**TÂCHE À RÉALISER**
Recopiez fidèlement le texte ci-dessous sur la peine du supérieur hiérarchique, depuis « 1221. Comme nous » jusqu'à « et/ou d’en punir les auteurs. » inclus.

**PASSAGE FOURNI**
◇ ◇ ◇ ◇ ◇ ◇ ◇

1219. Le Statut du Tribunal international envisage la responsabilité pénale et la culpabilité à raison tant du fait de l'exercice de l'autorité hiérarchique que d'une participation directe au crime. Les dispositions des articles 24 du Statut et 101 du Règlement concernant la peine n’opèrent pas pareille distinction. Cela tient probablement au fait que le concept de responsabilité du supérieur hiérarchique repose sur une vérité évidente, exprimée par la maxime qui facit per alium facit per se, et que les infractions sont commises par des hommes, et non par des entités abstraites. La Chambre de première instance a déjà fait remarquer que la question de la peine ne se pose qu'une fois que la culpabilité a été établie. En conséquence, comme le fait valoir l’Accusation en l’espèce, "il ne peut y avoir de règle absolue concernant la manière dont la place de l’accusé dans la hiérarchie peut affecter sa peine"1031. On admet généralement que "la peine infligée, comme la question de la culpabilité elle-même, dépendra des circonstances de l’espèce"1032.

1220. Le jugement porté sur la culpabilité d’un accusé en tant que supérieur hiérarchique dépendra de la connaissance qu'il avait des crimes commis et de son éventuel manquement à l’obligation de prévenir les infractions ou d’en punir les auteurs. Le comportement de l’accusé dans l’exercice de son pouvoir hiérarchique peut être perçu comme une circonstance aggravante ou atténuante. Il ne fait aucun doute que les abus de pouvoir ou de confiance seront considérés comme des circonstances aggravantes. Lorsque la situation personnelle du supérieur et l’exercice du pouvoir ne semblent pas lui avoir permis d’avoir effectivement connaissance des crimes mais qu'il a été reconnu coupable du fait de la connaissance virtuelle qu'il pouvait en avoir, il peut bénéficier de circonstances atténuantes.

1221. Comme nous l’avons fait remarquer, une personne peut, en vertu de l’article 7 1) du Statut, être poursuivie à titre personnel pour un crime dont elle est l’un des auteurs, mais elle peut l'être aussi en tant que supérieur hiérarchique aux termes de l'article 7 3). La Défense de Hazim Delic a fait valoir qu’il serait malvenu d'appliquer une double peine à un accusé reconnu coupable à ce double titre. Elle est d’avis que ces deux chefs d'accusation s'excluent mutuellement dans la mesure où une accusation portée en vertu de l’article 7 1) se fonde sur des actes prétendument commis, alors qu’une accusation en vertu de l’article 7 3) se fonde sur une omission et sur le manquement à l’obligation de prévenir un crime de guerre et/ou d’en punir les auteurs.

◇ ◇ ◇ ◇ ◇ ◇ ◇

**EXTRAIT DES DONNÉES**
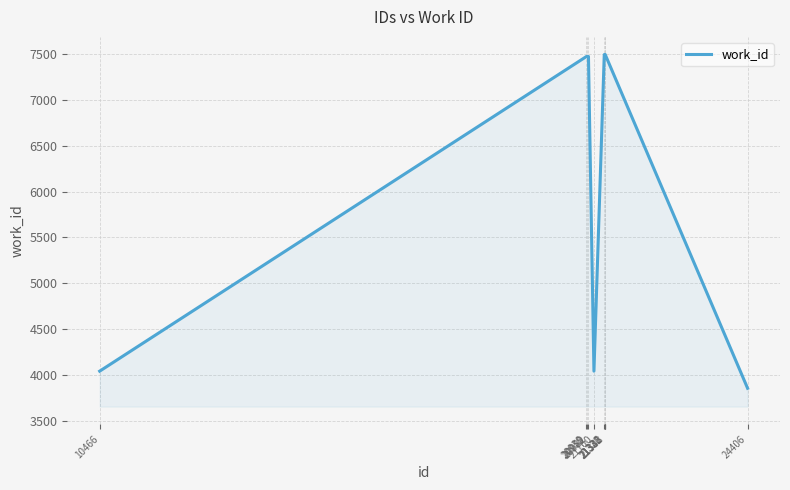

What is the sum of the values at 20982 and 20959?

14952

◇ ◇ ◇ ◇ ◇ ◇ ◇

**RÉPONSE À L'EXERCICE**
1221. Comme nous l’avons fait remarquer, une personne peut, en vertu de l’article 7 1) du Statut, être poursuivie à titre personnel pour un crime dont elle est l’un des auteurs, mais elle peut l'être aussi en tant que supérieur hiérarchique aux termes de l'article 7 3). La Défense de Hazim Delic a fait valoir qu’il serait malvenu d'appliquer une double peine à un accusé reconnu coupable à ce double titre. Elle est d’avis que ces deux chefs d'accusation s'excluent mutuellement dans la mesure où une accusation portée en vertu de l’article 7 1) se fonde sur des actes prétendument commis, alors qu’une accusation en vertu de l’article 7 3) se fonde sur une omission et sur le manquement à l’obligation de prévenir un crime de guerre et/ou d’en punir les auteurs.